=== AUSGEWÄHLTER TEXT ===
Wir haben in den Koalitionsverhandlungen zu Beginn diesen Jahres viel für die Bürger im Allgemeinen und die Arbeitnehmer im Speziellen erreicht:

So zahlen künftig Arbeitgeber und Arbeitnehmer wieder die gleichen Beträge in die Krankenversicherung. Den Zusatzbeitrag für die gesetzliche Krankenversicherung tragen bisher allein die Arbeitnehmer. Das sind im Durchschnitt 1,1 Prozent des Bruttoeinkommens. Dieser Zusatzbeitrag wird künftig wieder zur Hälfte von Arbeitgeberseite getragen. Für Arbeitnehmer bedeutet das eine Entlastung um gut 0,5 Prozent ihres Bruttoeinkommens, insgesamt rund sechs Milliarden Euro im Jahr.

Darüber hinaus haben wir die Senkung des Beitrags zur Arbeitslosenversicherung erwirkt. Die gute Situation auf dem Arbeitsmarkt lässt eine Senkung des Arbeitslosenversicherungsbeitrages zu, ohne dass die Reserven der Bundesagentur für Arbeit dabei angegriffen werden und die BA bei ihren Aufgaben geschwächt wird. Arbeitnehmer sowie Arbeitgeber profitieren je zur Hälfte von der Absenkung. Allein die Entlastung für Arbeitnehmer beträgt zwei Milliarden Euro im Jahr.

Den Solidaritätszuschlag für kleine und mittlere Einkommen werden wir abschaffen: Durch die Abschaffung des Solidaritätszuschlages für kleine und mittlere Einkommen entlasten wir zielgenau und erreichen, dass Topverdiener weiterhin ihren Beitrag zur Finanzierung des Gemeinwesens leisten. Topverdiener zahlen auch weiterhin den vollen Soli. Durch Einführung einer Gleitzone wird verhindert, dass der volle Soli bei Überschreiten der Freigrenze abrupt erhoben wird. Über die Erhöhungen von Kindergeld bzw. Kinderfreibeträgen haben Familien insgesamt 5,6 Milliarden Euro im Jahr mehr in der Tasche.

=== DIE AUFGABE ===
Gib einen Abschnitt aus dem ausgewählten Text wörtlich wieder. Fang bei den Worten „Darüber hinaus haben“ an und hör nach „zwei Milliarden Euro im Jahr.“ auf.

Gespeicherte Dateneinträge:
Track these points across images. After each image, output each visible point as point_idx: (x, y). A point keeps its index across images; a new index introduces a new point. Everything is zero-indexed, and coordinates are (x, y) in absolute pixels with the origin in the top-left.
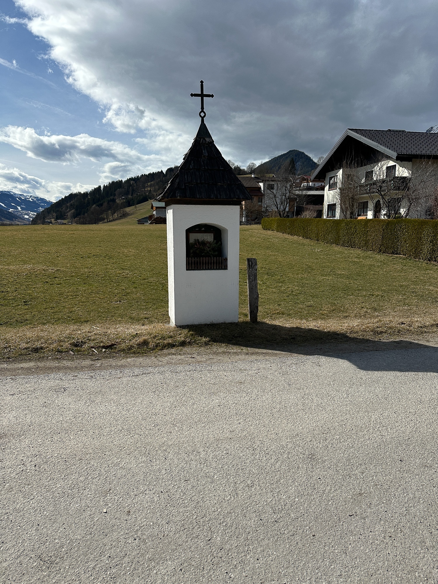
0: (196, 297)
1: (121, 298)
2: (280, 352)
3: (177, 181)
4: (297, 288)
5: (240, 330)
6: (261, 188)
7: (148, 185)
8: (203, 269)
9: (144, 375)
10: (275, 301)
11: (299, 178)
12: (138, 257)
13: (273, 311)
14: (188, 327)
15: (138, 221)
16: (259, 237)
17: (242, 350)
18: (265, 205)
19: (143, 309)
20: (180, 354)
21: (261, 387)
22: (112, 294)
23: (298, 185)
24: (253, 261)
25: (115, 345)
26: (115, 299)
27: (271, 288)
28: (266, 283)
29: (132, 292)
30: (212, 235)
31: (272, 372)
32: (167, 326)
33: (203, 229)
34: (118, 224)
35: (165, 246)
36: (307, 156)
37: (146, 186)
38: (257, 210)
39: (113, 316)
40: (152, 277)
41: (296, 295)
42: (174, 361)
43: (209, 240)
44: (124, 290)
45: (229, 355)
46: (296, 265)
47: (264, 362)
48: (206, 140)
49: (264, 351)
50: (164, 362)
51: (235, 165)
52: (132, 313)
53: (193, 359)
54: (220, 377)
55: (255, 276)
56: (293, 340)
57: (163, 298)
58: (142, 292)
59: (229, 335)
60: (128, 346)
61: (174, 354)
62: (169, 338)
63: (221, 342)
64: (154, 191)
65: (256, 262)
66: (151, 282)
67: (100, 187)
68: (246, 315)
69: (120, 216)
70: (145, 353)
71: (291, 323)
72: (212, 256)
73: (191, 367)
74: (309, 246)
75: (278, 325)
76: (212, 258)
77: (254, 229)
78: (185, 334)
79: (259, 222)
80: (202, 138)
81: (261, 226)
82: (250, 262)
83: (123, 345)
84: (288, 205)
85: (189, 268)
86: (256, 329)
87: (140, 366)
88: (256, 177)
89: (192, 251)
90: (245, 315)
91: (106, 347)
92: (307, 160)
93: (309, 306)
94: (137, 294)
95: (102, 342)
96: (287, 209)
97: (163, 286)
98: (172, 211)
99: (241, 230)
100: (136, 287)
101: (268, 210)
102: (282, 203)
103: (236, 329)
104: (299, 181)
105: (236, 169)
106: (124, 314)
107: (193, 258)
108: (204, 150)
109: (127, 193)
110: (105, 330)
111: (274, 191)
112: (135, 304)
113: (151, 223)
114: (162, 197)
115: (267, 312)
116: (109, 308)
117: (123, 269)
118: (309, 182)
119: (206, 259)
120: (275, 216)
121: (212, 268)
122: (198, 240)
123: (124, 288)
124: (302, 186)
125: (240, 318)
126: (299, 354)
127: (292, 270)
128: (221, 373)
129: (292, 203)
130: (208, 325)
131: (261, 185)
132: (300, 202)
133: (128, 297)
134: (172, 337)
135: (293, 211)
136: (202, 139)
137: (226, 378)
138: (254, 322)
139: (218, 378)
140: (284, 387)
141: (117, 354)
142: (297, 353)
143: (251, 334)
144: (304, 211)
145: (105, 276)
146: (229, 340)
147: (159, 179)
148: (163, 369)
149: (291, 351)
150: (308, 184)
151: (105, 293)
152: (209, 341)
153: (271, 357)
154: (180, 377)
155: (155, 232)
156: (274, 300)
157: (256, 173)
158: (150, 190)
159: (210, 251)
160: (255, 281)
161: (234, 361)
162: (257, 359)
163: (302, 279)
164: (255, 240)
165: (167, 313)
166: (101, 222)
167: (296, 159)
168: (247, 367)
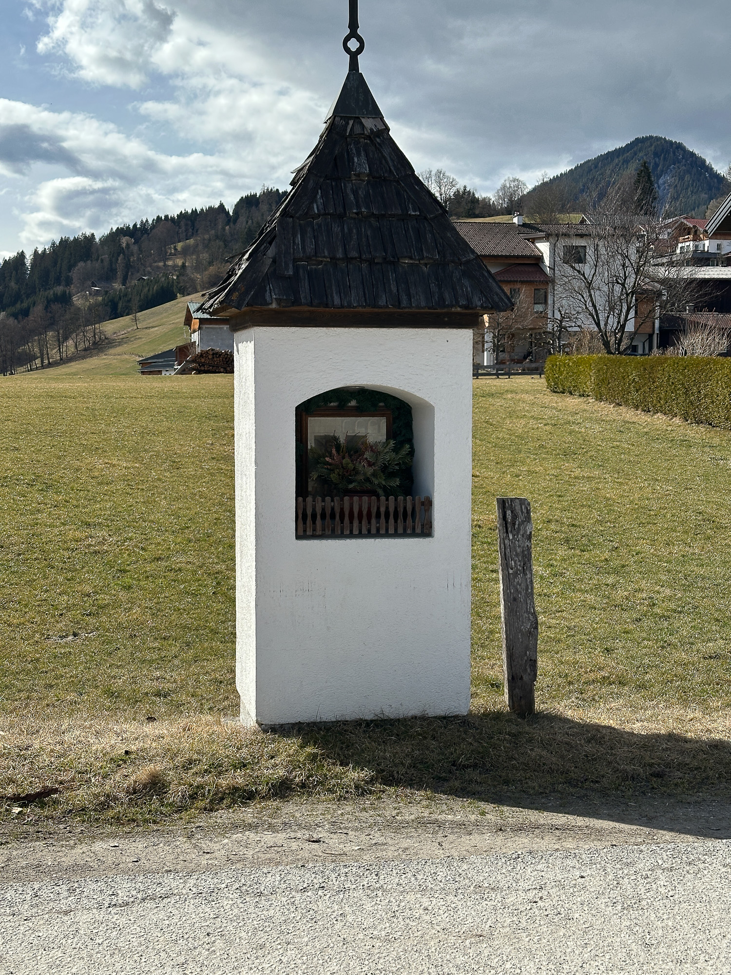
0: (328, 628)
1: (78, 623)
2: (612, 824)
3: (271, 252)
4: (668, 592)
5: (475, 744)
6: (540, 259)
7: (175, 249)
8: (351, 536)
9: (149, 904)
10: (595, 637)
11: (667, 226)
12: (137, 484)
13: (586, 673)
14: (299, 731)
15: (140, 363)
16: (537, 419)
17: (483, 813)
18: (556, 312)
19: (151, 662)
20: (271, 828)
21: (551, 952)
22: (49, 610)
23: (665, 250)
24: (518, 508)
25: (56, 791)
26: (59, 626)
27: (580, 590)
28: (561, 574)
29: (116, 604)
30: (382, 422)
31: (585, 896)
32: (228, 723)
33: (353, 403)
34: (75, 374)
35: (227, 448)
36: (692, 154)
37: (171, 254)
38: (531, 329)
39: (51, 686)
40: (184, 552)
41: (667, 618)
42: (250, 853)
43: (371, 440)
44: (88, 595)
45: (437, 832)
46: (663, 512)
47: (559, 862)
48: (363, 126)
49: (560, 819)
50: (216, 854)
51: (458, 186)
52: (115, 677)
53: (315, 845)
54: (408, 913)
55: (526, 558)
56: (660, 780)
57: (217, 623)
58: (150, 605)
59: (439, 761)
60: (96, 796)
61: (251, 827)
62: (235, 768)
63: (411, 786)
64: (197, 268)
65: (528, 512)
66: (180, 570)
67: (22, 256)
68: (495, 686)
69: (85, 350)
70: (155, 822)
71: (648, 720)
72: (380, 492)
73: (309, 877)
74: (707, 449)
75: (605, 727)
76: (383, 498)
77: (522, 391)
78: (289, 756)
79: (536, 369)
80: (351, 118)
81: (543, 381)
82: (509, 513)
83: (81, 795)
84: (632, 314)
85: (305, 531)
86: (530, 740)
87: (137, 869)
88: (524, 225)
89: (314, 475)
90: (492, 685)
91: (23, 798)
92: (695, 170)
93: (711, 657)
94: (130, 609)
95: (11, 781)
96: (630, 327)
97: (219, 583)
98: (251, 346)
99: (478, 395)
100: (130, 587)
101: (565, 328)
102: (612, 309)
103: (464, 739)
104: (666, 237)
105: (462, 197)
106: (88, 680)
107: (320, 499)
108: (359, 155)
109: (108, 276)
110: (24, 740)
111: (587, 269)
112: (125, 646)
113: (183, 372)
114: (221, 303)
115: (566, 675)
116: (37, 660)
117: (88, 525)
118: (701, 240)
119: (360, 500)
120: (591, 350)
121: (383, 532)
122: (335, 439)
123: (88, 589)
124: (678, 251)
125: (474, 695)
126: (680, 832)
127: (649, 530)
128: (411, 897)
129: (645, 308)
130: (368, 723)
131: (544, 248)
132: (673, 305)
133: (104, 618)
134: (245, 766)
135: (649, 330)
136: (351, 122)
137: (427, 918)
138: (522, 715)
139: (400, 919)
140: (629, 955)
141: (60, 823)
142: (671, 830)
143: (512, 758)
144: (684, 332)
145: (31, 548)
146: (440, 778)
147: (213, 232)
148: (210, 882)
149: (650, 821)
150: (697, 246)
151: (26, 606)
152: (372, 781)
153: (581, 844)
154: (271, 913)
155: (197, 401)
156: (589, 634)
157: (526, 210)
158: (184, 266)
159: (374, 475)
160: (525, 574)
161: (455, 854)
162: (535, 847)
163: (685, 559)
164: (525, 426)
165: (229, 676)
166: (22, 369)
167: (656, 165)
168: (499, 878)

---

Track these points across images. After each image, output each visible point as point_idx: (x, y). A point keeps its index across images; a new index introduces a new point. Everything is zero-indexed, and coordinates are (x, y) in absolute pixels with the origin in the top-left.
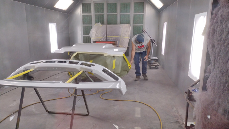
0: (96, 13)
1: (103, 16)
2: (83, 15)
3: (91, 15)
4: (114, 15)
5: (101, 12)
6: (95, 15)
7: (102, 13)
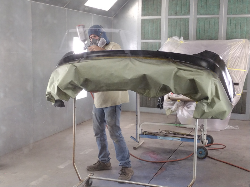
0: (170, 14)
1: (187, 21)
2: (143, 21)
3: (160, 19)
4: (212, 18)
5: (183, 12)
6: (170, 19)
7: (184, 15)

...

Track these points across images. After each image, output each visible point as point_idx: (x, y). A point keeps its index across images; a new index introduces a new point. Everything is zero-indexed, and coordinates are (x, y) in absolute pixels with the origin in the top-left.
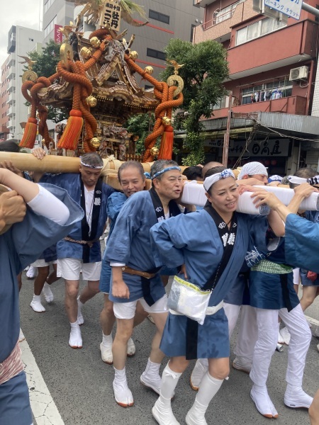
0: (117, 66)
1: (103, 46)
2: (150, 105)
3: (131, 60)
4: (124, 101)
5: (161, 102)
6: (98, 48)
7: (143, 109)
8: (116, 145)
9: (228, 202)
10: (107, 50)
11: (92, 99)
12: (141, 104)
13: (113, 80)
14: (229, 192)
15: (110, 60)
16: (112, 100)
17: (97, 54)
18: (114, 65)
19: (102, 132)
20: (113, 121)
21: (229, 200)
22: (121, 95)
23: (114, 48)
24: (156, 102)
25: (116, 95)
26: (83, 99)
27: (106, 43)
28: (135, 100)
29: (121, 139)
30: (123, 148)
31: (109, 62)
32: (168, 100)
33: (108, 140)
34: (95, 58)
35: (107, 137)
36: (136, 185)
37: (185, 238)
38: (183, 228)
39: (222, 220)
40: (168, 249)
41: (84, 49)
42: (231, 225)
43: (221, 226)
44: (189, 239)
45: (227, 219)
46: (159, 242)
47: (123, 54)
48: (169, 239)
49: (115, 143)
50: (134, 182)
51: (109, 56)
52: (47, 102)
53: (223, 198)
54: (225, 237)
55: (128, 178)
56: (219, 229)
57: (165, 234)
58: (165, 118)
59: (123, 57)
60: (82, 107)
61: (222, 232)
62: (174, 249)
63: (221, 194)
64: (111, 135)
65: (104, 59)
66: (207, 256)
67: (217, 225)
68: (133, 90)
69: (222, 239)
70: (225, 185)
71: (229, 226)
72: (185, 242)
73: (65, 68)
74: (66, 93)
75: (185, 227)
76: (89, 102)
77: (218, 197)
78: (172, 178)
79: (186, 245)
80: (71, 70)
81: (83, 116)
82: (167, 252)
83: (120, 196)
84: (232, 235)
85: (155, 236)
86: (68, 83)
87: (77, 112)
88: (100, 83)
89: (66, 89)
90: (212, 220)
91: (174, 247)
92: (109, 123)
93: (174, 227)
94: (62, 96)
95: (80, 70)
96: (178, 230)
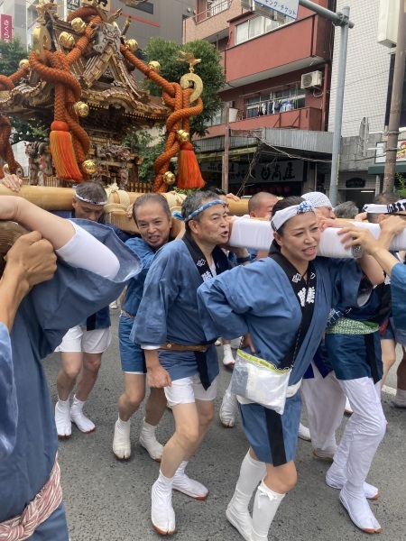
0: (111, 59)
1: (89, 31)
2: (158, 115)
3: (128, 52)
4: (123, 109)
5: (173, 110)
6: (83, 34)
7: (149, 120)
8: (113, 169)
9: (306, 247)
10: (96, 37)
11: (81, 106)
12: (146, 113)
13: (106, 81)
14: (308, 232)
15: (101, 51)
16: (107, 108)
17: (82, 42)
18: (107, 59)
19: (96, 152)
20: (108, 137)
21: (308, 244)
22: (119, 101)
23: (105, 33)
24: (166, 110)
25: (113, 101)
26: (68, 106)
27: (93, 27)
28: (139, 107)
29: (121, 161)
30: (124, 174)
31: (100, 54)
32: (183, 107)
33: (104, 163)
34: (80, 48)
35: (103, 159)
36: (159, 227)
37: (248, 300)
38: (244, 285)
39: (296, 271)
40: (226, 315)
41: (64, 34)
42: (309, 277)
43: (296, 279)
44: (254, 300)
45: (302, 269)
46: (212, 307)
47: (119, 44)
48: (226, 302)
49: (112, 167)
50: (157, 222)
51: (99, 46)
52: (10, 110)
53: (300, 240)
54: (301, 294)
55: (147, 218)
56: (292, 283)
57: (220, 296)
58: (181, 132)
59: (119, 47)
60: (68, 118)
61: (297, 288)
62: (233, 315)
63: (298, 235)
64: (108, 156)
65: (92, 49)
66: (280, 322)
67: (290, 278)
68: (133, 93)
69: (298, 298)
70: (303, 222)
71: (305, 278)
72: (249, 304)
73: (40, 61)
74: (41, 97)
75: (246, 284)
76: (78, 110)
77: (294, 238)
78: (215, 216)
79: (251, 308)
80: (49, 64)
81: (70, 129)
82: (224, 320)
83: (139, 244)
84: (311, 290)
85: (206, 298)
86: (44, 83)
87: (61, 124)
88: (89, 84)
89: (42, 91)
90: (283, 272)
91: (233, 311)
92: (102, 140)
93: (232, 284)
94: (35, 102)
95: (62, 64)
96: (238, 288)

=== ERLEDIGTE AUFGABE ===
Darüber hinaus haben wir die Senkung des Beitrags zur Arbeitslosenversicherung erwirkt. Die gute Situation auf dem Arbeitsmarkt lässt eine Senkung des Arbeitslosenversicherungsbeitrages zu, ohne dass die Reserven der Bundesagentur für Arbeit dabei angegriffen werden und die BA bei ihren Aufgaben geschwächt wird. Arbeitnehmer sowie Arbeitgeber profitieren je zur Hälfte von der Absenkung. Allein die Entlastung für Arbeitnehmer beträgt zwei Milliarden Euro im Jahr.